Major Project: Room 'Smoothness' Animation, Snowfall Particle Test & Initial Sugar Playblast

I've been doing quite a mix of things today since again I wanted to fill in some gaps for my pre-vis. I spent some time animating the brick wall for the line When I see perfection I see smoothness. I had some conversations regarding this line, and I felt that just showing the bricks really distorted then smooth out could work well. I still need to experiment more with this since I think I may want the height to be even more extreme initially before it smooths out. I also want to see what other camera angles could work for this.


I also worked on creating some snowfall within my room. I was feeling as though my ice texture wouldn't work well with this particular line as it didn't feel as impactful as I wanted. I had some discussions earlier in the week encouraged me to look at other options for this part of my film. I liked the idea of actually creating snowfall in the room, an attempt to make it feel almost like a snow-globe. I found this snow tool, which I thought worked really well. I made the room a passive collider so the snow settles on the floor...although in this shot you can't see that.
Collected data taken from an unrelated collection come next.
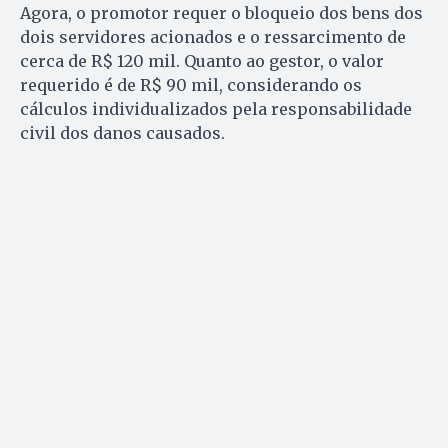
Agora, o promotor requer o bloqueio dos bens dos
dois servidores acionados e o ressarcimento de
cerca de R$ 120 mil. Quanto ao gestor, o valor
requerido é de R$ 90 mil, considerando os
cálculos individualizados pela responsabilidade
civil dos danos causados.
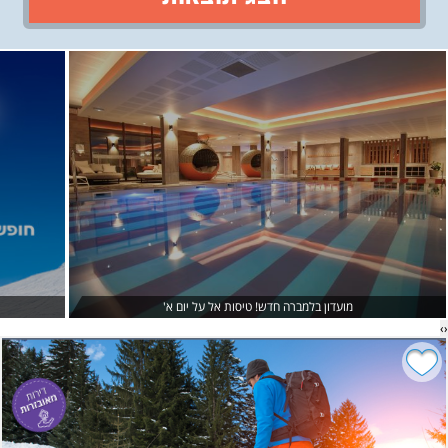
›
‹
מועדון בלמברה חדש! טיסות אל על יום א'
›
‹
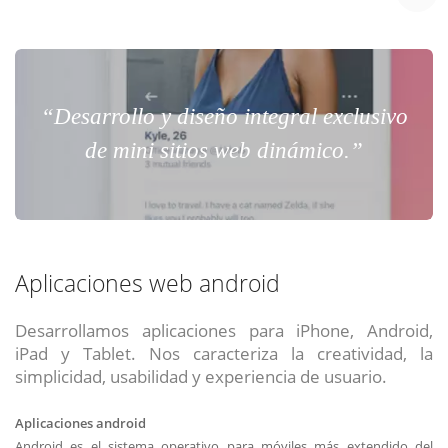
“Desarrollo y diseño integral exclusivo
de mini sitios web dinámico.”
Aplicaciones web android
Desarrollamos aplicaciones para iPhone, Android,
iPad y Tablet. Nos caracteriza la creatividad, la
simplicidad, usabilidad y experiencia de usuario.
Aplicaciones android
Android es el sistema operativo para móviles más extendido del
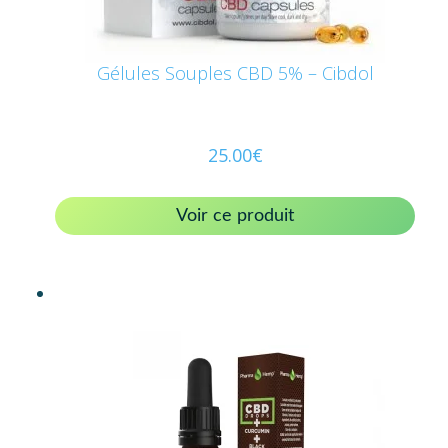
Gélules Souples CBD 5% – Cibdol
25.00
€
Voir ce produit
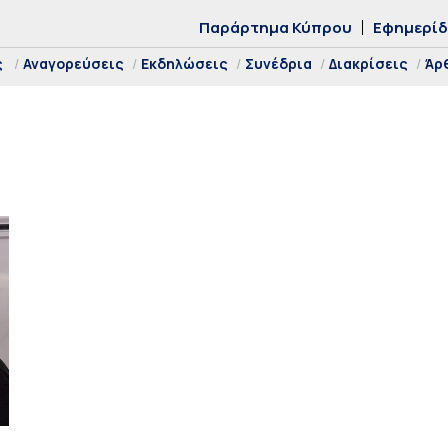
Παράρτημα Κύπρου
Εφημερί
ς
Αναγορεύσεις
Εκδηλώσεις
Συνέδρια
Διακρίσεις
Άρ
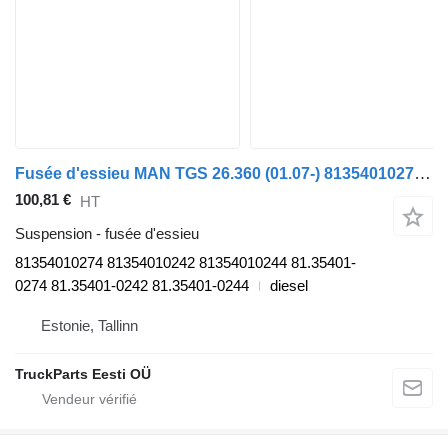
Fusée d'essieu MAN TGS 26.360 (01.07-) 81354010274 pour tracteur routier MAN TGL, TGM, TGS, TGX (2005-2021)
100,81 €
HT
Suspension - fusée d'essieu
81354010274 81354010242 81354010244 81.35401-
0274 81.35401-0242 81.35401-0244
diesel
Estonie, Tallinn
TruckParts Eesti OÜ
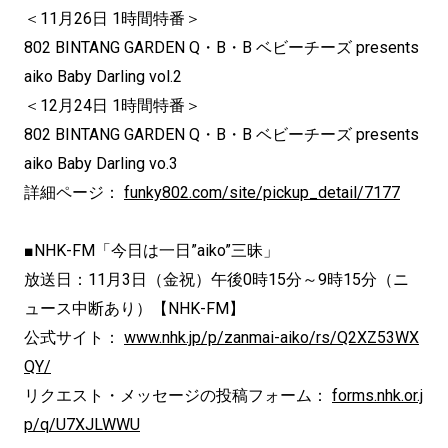
＜11月26日 1時間特番＞
802 BINTANG GARDEN Q・B・B ベビーチーズ presents
aiko Baby Darling vol.2
＜12月24日 1時間特番＞
802 BINTANG GARDEN Q・B・B ベビーチーズ presents
aiko Baby Darling vo.3
詳細ページ：
funky802.com/site/pickup_detail/7177
■NHK-FM「今日は一日”aiko”三昧」
放送日：11月3日（金祝）午後0時15分～9時15分（ニ
ュース中断あり）【NHK-FM】
公式サイト：
www.nhk.jp/p/zanmai-aiko/rs/Q2XZ53WX
QY/
リクエスト・メッセージの投稿フォーム：
forms.nhk.or.j
p/q/U7XJLWWU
I blurred the room when the snow appears, so the focus is on the snowflakes rather than the room, similar to my soap bubbles. I was worried initially if this would be bad since it doesn't 'fit' with the pattern of my other objects but I wonder if this will work alright since there are live action intercuts and the more positive lines in the poem break from the pattern anyway even if those are mostly later in the film (for 'hope'). This was also made in Mental Ray, so I'll need to see how it looks in Arnold and if it casts shadows/light rays because of the fog, which would be ideal.


Snow Tool
Lastly, I created a very quick playblast using my sugar cube. This line of the poem is pretty fast, so I don't have a lot of duration to work with. For now I just have the cube rotate and the camera move around it, to sort of 'exhibit' that it is different from the previous objects.